The paper describes an online tool, OMRAT, for semi-automatic annotation of music scores for Optical Music Recognition (OMR) systems. OMRAT uses deep neural networks, machine learning, and music notation ontologies at different stages to respectively detect musical objects, establish relationships between them, and convert them into a machine-readable format MEI. A human editor verifies the output of the recognition stage to correct potential errors and remove incorrect labels as needed. The tool can create training/testing datasets for OMR systems and may be used for notation editors or audio synthesizers.
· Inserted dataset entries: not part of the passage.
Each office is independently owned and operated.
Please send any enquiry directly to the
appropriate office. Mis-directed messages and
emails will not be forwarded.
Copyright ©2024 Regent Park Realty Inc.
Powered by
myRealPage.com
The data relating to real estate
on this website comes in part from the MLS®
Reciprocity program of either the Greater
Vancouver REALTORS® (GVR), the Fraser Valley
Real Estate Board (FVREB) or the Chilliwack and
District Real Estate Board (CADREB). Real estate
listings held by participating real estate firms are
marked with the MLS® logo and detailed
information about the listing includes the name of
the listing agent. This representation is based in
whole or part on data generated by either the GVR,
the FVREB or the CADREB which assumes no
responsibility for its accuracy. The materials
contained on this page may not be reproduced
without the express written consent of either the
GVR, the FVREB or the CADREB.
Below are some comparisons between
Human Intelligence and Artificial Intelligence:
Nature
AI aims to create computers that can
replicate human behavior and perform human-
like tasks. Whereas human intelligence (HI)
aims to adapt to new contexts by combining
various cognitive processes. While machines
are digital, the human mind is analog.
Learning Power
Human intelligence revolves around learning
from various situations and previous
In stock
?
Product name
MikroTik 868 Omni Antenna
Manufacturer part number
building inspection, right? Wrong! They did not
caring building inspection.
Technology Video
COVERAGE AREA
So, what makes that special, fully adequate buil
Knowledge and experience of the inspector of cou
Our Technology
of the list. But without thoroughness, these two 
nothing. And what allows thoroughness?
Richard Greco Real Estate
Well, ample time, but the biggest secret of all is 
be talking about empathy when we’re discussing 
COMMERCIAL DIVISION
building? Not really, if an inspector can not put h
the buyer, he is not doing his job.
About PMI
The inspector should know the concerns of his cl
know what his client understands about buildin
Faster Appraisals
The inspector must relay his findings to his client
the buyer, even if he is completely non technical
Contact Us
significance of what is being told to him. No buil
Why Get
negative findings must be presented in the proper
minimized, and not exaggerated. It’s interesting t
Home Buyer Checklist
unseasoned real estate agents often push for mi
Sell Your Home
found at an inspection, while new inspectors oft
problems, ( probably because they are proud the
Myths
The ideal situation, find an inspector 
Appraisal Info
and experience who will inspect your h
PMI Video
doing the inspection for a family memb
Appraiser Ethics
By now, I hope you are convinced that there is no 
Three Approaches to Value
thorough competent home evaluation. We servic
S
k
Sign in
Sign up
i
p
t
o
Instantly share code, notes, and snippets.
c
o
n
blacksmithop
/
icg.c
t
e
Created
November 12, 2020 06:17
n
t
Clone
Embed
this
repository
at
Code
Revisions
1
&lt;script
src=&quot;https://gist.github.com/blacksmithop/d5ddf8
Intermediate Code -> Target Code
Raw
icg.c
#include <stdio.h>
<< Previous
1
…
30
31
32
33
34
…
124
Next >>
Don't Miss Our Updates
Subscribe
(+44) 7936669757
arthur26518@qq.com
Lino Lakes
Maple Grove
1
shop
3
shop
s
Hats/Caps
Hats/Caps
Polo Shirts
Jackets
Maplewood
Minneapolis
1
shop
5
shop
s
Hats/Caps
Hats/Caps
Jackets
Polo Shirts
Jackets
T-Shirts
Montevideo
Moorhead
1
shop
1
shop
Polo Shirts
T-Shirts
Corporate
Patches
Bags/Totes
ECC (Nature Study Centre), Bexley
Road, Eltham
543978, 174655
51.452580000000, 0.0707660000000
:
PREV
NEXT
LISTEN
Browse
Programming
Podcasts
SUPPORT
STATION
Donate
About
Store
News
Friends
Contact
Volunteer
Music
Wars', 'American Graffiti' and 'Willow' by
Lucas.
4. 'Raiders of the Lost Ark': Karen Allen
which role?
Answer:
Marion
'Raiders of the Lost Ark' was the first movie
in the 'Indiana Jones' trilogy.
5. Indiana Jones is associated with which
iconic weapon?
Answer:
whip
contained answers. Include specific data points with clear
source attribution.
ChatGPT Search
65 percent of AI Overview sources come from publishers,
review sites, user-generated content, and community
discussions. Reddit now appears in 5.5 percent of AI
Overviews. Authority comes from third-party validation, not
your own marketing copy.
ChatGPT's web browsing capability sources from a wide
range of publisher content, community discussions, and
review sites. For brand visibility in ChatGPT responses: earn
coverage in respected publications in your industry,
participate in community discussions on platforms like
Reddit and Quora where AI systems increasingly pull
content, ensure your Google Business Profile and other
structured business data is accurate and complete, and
JazzDAP: Collaborative research tools for digital jazz archives

  • Kevin Allain, Tillman Weyde

This paper introduces a novel web platform designed for exploration, analysis, and collaboration in the jazz music domain called JazzDAP. Our platform integrates advanced music information retrieval techniques with user-friendly interfaces, tailored for musicologists, archivists, and jazz enthusiasts. The platform employs a contour based algorithm for pattern recognition, enabling users to search for specific musical motifs, with filters based on metadata, e.g. artist, location and year of recording. Users can listen to audio sections or MIDI excerpts from the matches and delve into detailed metadata, including the years of recordings, prevalence of specific patterns, and information about the artists associated with them. Visualizations aid in uncovering trends, evolution, and connections in the development of jazz. A key innovation of our platform is the introduction of workflow objects, allowing users to save elements of interest accompanied by notes, named workflows, and engage in collaborative discussions. Users can use workflows to annotate, share insights, and communicate with each other, fostering a community-driven exploration of jazz music. This collaborative aspect enhances the platform’s utility for researchers and enthusiasts alike, aiming to create a dynamic environment for the exchange of knowledge and discoveries. This paper outlines the platform’s structure, highlights its key features, and presents preliminary user feedback. We believe that our work opens new avenues for the exploration and understanding of jazz music, offering a valuable resource for researchers, archivists, and enthusiasts passionate about the intricate patterns that shape the genre.